• Required action:
The whole listing is to be restated word for word with no images.

* * *

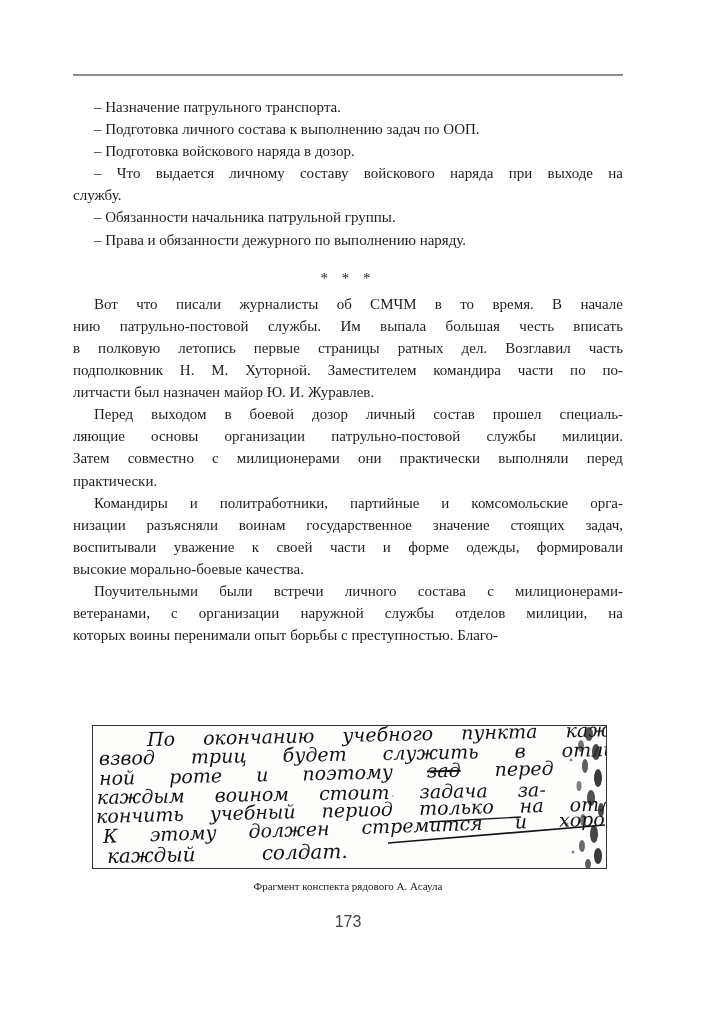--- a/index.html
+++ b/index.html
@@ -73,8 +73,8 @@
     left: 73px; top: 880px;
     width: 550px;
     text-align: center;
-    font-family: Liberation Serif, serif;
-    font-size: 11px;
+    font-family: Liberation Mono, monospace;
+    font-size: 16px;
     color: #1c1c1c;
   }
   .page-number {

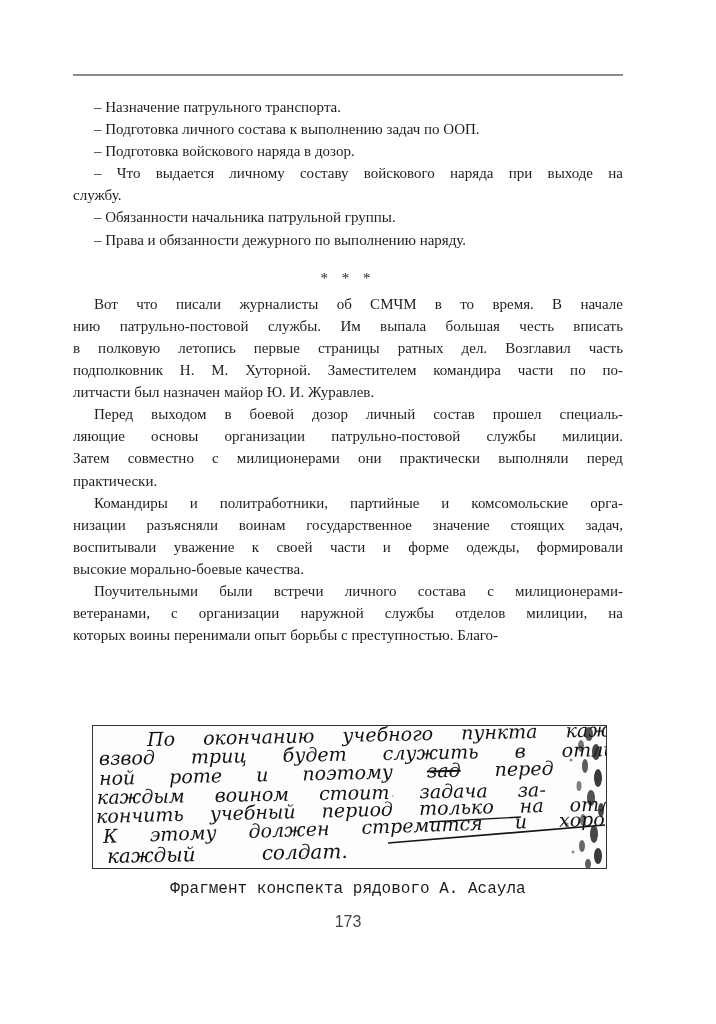--- a/index.html
+++ b/index.html
@@ -81,9 +81,9 @@
     position: absolute;
     left: 73px; top: 913px;
     width: 550px;
-    text-align: center;
+    text-align: left;
     font-family: "Liberation Sans", sans-serif;
-    font-size: 16px;
+    font-size: 19px;
     color: #444444;
   }
 </style>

* * *

• Answer to this task:
--- a/index.html
+++ b/index.html
@@ -73,8 +73,8 @@
     left: 73px; top: 880px;
     width: 550px;
     text-align: center;
-    font-family: Liberation Serif, serif;
-    font-size: 11px;
+    font-family: Liberation Mono, monospace;
+    font-size: 16px;
     color: #1c1c1c;
   }
   .page-number {

--- a/index.html
+++ b/index.html
@@ -81,9 +81,9 @@
     position: absolute;
     left: 73px; top: 913px;
     width: 550px;
-    text-align: center;
+    text-align: left;
     font-family: "Liberation Sans", sans-serif;
-    font-size: 16px;
+    font-size: 19px;
     color: #444444;
   }
 </style>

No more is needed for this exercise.